Hip SXSW Media Conference to Probe the Dark Social

February 4, 2016

This year’s SXSW Conferences & Festivals will be exploring the world of Dark Social, a term introduced by The Atlantic senior editor Alexis C. Madrigal in “Dark Social: We Have the Whole History of the Web Wrong.”

In a SWSX interview, Marc Jensen, Chief Technology Officer of space150 and his associate Greg Swan, Vice President of Public Relations talked about Dark Social and the perception of privacy. They also shared their thoughts on the shift from traditional social sites such as Facebook and Twitter  to more alluring Dark Social. In my view their main point was:

This [no referrer data] means that this vast trove of social traffic is essentially invisible to most analytics programs. I call it Dark Social. It shows up variously in programs as “direct” or “typed/bookmarked” traffic, which implies to many site owners that you actually have a bookmark or typed in www.theatlantic.com into your browser. But that’s not actually what’s happening a lot of the time. Most of the time, someone Gchatted someone a link, or it came in on a big email distribution list, or your dad sent it to you. Nonetheless, the idea that “social networks” and “social media” sites created a social web is pervasive. Everyone behaves as if the traffic your stories receive from the social networks (Facebook, Reddit, Twitter, StumbleUpon) is the same as all of your social traffic.
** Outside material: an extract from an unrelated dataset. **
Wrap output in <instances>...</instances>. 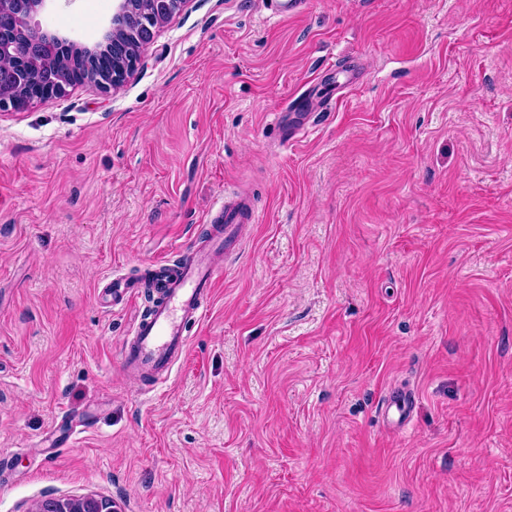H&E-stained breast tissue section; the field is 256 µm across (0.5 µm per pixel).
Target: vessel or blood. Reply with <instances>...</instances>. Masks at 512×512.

Bob Lefsetz speaks about the differences in social behaviors in The Lefsetz Letter states:

Oldsters are rarely early adopters. They know the value of money, they’re set in their ways. For all the old bloviators bemoaning the loss of privacy online, it’s the kids who got the memo, that if they post pictures of illicit activity they might not get a job in the future. Kids believe in evanescence, oldsters believe in the permanent record.

These differences in social behavior are not only generational, they are transformational. Children and young adults want the freedom to say and do as they please, particularly when it comes to social sites. The more ephemeral the site, the less inhibited they feel. There is a sense of false safety on Snapchat, WeChat and WhatsApp then there is on Facebook or Twitter.Are young people soon to be pawns in a dangerous game of criminal “pickle?”

Dark Social network more likely than not will become breeding grounds for predators. Dark Social could prove to be one of the most powerful tools in criminal’s toolkit. This begs the question: Do the benefits of privacy outweigh the dangers of corruption?